Closed murrayds closed 3 years ago
I think @jisungyoon tried it? Just wanted to know where it ended up.
I believe we already have tested two versions of direct optimization of the gravity model, namely Levy's matrix factorization and word2vec with the negative sampling exponent = 1. Both methods optimize the gravity model with the distance and mass being the dot similarity and stationary distribution, respectively. The difference is that one does so using the stochastic gradient while the other using SVD.
@jisungyoon showed that both approaches perform comparably or less than the word2vec with the original parameter setting. These points are not clearly written in the manuscript so would worthwhile to write a paragraph on this in the math (or discussion?). In addition to this, should we show something in addition to performance like the same visualization of the embedding? I feel that repeating the whole analysis is optional.
@skojaku I think what YY means is that, at present, we are learning gravity law relationships using word2vec, which is true because word2vec is a gravity model. Similarly, we argue that Levy's factorization is equivalent to a gravity law, because Levy's factorization is equivalent to word2vec, which in turn is equivalent to a gravity model.
So currently, we have two embeddings:
I think what YY is asking is if we get rid of word2vec and Levy's factorization entirely. That is, why should we approximate something that is equivalent to a gravity law, when we can just optimize for the gravity law directly using something like CMDS? I however don't know how feasible this is.
@yy is this closer to what you were thinking?
Yeah. essentailly like force-directed layout where the length of springs are determined by the flow according to the gravity law.
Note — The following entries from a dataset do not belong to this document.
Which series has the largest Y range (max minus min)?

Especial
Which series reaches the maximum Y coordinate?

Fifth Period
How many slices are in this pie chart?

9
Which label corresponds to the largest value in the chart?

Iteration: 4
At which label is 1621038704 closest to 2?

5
Does it make sense?
Let me check my understanding to the question.
The gravity model is a quite general model and we showed the equivalent between the word2vec and a specific gravity model with distance being dot similarity and mass being a stationary distribution. A question we want to answer is if we fit another gravity model that has a different definition of distance and mass, does it explain the trajectory better than the gravity model equivalent to the word2vec?
No it's a simpler question. Assuming a gravity equation, given a measured flux between two places and their mass, we can calculate the expected distance. We assign this distance to every pair of location, obtaining the distance matrix. Then we can simply try to optimize their embedding (MDS). What would this produce?
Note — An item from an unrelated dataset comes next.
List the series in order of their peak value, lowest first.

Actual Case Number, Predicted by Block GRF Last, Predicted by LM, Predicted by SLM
we can calculate the expected distance
If we calculate an expected distance, why would we do the embedding? We'd be using an expected distance to learn an embedding that approximates the original expected distance?
yeah that's what I'm trying to get at here. If we think naïvely, why not fix the gravity law first? We can measure the flux and masses, then we have the expected pairwise distance. Why not try to embed everything based on this distance? Why should we do the word2vec or any other approaches? Can we easily answer this question?
First, we tried two matrix factorization way of embedding
More precisely, both measures are not "word2vec" approach, it is just matrix factorization way.
Essentially, we can also factorize gravity mastrix (x_ij = t_ij/(M_i*M_j)), then it would be embedding with fixing gravity law first?
Here is the result. FIrst, I constructed gravity matrix which is A_ij = T_ij / (N_i * N_j)
With this matrix, tried two approaches.
truncated SVD on matrix with d=300 Best result is 0.11 with cosine similarity
Apply MDS with d=300, Best result is 0.35 with euclidian distance.
So, the conclusion is, even if we directly optimize gravity law, the result is not that good. I think the main issue is optimization algorithms.
thought? @yy @murrayds @skojaku
btw, 0.35 is the most highest performance among the baseline.
Cool!
Yea, it's surprising that MDS can be that good but not as good as the word2vec. Word2Vec is more advanced in terms of the optimization process, and there may be some engineering gap between wor2vec and MDS.
Yeah, I finally stabilize the codes!
truncated SVD on matrix with d=300 Best result is 0.11 with cosine similarity with the exponential decay function
Apply MDS with d=300, Best result is 0.35 with euclidian distance with the power-law decay dunction.
Calling this one closed, thanks!
YY wants to see what the embedding would be like if we learned an embedding that directly optimized the gravity law. That is, something like CMDS, except we try to learn an embedding that preserves gravity-like distances between locations.
Is this something that could be easily implemented and tested?